Kata Riskal Susanto Soal Perjalanan dan Target PSIM Jogja ke Liga 1

Pemain asal Samarinda berposisis bek kanan, Riskal Susanto. Foto : Nofik Lukman Hakim

Riskal Susanto masih punya keinginan untuk kembali berseragam PSIM Jogja. Baginya, dua musim terakhir menjadi sejarah luar biasa dalam catatan karir profesionalnya.

Pemain kelahiran 8 Juli 1992 ini mulai gabung Laskar Mataram pada tahun 2015. Sayangnya, pada tahun itu kompetisi batal diputar lantaran pembekuan PSSI oleh FIFA.

Riskal pun sempat merasakan berseragam 757 Kepri Jaya FC pada putaran pertama kompetisi Liga 2 2017. Barulah pada putaran kedua, Riskal kembali mengunci pos bek kanan PSIM yang sempat ditinggalkannya.

Hingga kini, Riskal menjadi bagian penting PSIM. Sebagai seorang pemain bertahan, tugasnya bukan saja menghalau serangan lawan, namun juga ikut membantu penyerangan.

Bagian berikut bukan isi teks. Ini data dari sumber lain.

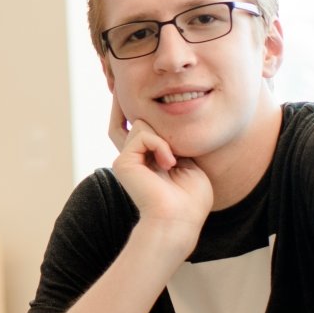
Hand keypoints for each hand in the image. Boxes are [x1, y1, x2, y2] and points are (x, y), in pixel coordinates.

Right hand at [108, 98, 210, 251]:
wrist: (178, 221)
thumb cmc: (191, 200)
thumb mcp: (189, 163)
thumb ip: (174, 143)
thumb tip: (163, 125)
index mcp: (148, 162)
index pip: (137, 131)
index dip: (132, 112)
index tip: (135, 93)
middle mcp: (133, 160)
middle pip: (129, 122)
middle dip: (122, 103)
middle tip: (125, 91)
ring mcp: (126, 160)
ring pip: (142, 124)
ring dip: (163, 138)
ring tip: (172, 162)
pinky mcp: (123, 162)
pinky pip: (142, 134)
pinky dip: (160, 145)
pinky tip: (168, 163)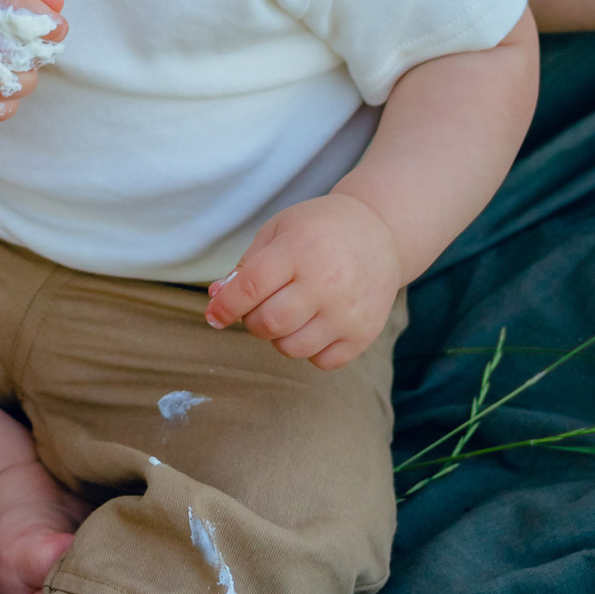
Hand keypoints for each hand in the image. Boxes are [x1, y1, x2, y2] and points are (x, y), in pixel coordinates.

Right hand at [0, 0, 65, 122]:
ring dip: (25, 81)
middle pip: (4, 47)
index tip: (59, 28)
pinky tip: (9, 89)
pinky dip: (6, 105)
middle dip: (34, 52)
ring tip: (25, 70)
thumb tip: (56, 0)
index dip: (39, 17)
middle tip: (39, 49)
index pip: (4, 4)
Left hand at [206, 191, 402, 367]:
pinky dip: (309, 350)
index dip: (225, 306)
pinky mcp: (364, 333)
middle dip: (252, 321)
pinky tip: (314, 325)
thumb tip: (215, 300)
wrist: (380, 234)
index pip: (250, 287)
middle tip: (261, 306)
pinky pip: (321, 361)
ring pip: (292, 348)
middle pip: (268, 324)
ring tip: (289, 313)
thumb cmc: (318, 231)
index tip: (214, 316)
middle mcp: (325, 283)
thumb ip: (246, 266)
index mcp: (297, 251)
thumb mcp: (278, 231)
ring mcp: (347, 312)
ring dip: (278, 337)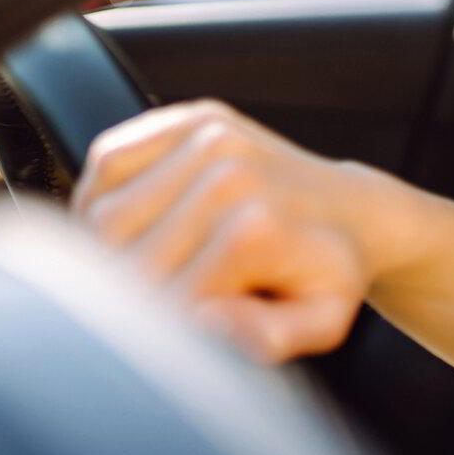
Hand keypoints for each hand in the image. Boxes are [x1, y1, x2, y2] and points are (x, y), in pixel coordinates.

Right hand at [71, 100, 412, 362]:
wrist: (354, 213)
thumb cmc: (328, 274)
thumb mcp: (319, 322)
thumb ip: (266, 336)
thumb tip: (205, 320)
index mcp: (256, 229)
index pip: (152, 290)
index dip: (151, 321)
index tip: (175, 328)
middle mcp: (231, 175)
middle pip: (114, 248)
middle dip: (123, 285)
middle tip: (158, 297)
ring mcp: (212, 138)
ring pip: (100, 208)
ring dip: (104, 244)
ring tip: (147, 262)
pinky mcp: (195, 118)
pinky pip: (108, 159)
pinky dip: (101, 194)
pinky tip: (136, 221)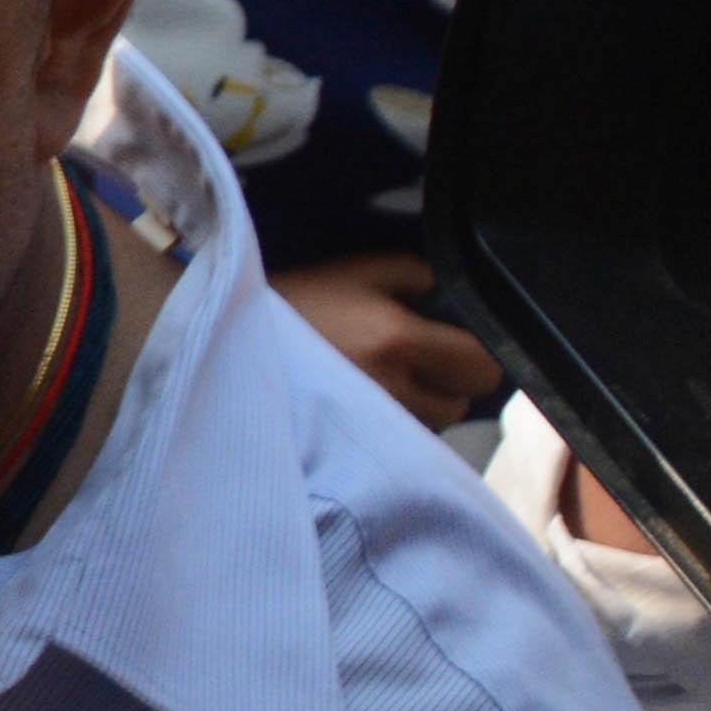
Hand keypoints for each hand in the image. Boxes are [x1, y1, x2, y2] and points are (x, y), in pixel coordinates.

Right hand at [274, 255, 502, 425]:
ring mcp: (366, 420)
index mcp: (397, 339)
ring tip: (389, 378)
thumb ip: (417, 276)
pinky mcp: (347, 440)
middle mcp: (388, 387)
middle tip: (423, 360)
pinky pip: (396, 436)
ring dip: (421, 404)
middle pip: (459, 405)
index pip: (481, 369)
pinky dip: (392, 419)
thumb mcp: (359, 270)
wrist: (229, 337)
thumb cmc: (298, 298)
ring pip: (428, 424)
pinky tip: (366, 397)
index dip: (479, 356)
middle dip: (450, 383)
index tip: (458, 342)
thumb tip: (449, 300)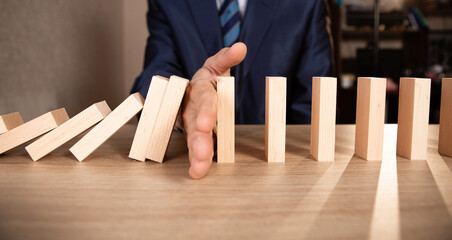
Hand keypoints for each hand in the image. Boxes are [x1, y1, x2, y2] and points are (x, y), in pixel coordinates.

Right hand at [182, 42, 246, 178]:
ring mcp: (191, 123)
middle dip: (198, 140)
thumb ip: (226, 57)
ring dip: (195, 154)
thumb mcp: (217, 64)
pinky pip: (194, 148)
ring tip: (198, 170)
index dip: (205, 112)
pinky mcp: (194, 135)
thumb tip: (241, 47)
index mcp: (199, 88)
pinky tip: (197, 172)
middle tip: (202, 155)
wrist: (192, 89)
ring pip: (191, 139)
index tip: (206, 124)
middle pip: (194, 124)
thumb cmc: (208, 79)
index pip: (204, 99)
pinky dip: (196, 160)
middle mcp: (192, 107)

“Dua musim ini begitu luar biasa. Musim ini kita bisa lolos degradasi meski mengawalinya dari minus sembilan poin. Musim sebelumnya PSIM juga lolos babak playoff. Alhamdulillah kita punya sejarah bersama PSIM,” terang Riskal kepada KAMPIUN.ID

Riskal tampil apik dalam dua musim. Dia turut menjadi leader ketika tim dalam kondisi tertekan. Wajar jika kemudian tawaran dari klub lain menghampirinya. Riskal mengatakan, keinginan untuk kembali mengenakan jersey PSIM masih tetap ada.

“Masalah tawaran belum saya pikirkan. Kalau rezekinya disini, insyaallah saya masih disini,” ucap Riskal yang sempat berseragam Borneo FC pada Piala Presiden 2018 lalu.

Para penggawa PSIM Jogja saat merasakan gol Riskal pada laga lawan PSCS Cilacap di Stadion Sultan Agung Bantul, Sabtu (31/3/2018). Foto : Richie Setiawan

Dua musim lepas dari jerat degradasi, kini suporter PSIM Jogja menginginkan target yang lebih tinggi. Ada keinginan agar PSIM Jogja bisa menyusul PSS Sleman yang musim ini promosi ke Liga 1 dengan status sebagai juara kasta kedua.

Keinginan itu ditunjukkan saat PSIM Jogja melakoni laga lawan PS TIRA dalam babak 64 besar Piala Indonesia 2018/2019. Puluhan spanduk yang berisikan tuntutan target Liga 1 dibentangkan di tribun Stadion Sultan Agung, Selasa (11/12/2018).

Riskal pun turut menanggapi hal itu. Menurutnya, wajar jika PSIM Jogja dituntut mulai berpikir target yang lebih tinggi. Apalagi Stadion Mandala Krida yang sudah dipercantik kemungkinan bisa dipakai lagi pada kompetisi musim depan.

“Normal sih ketika suporter menuntut target ke Liga 1. Musim depan kita punya stadion mewah, kita juga punya basis suporter yang luar biasa. Dengan status rival yang sudah naik kasta, mereka pasti juga punya keinginan sama pada tim ini,” tutur Riskal.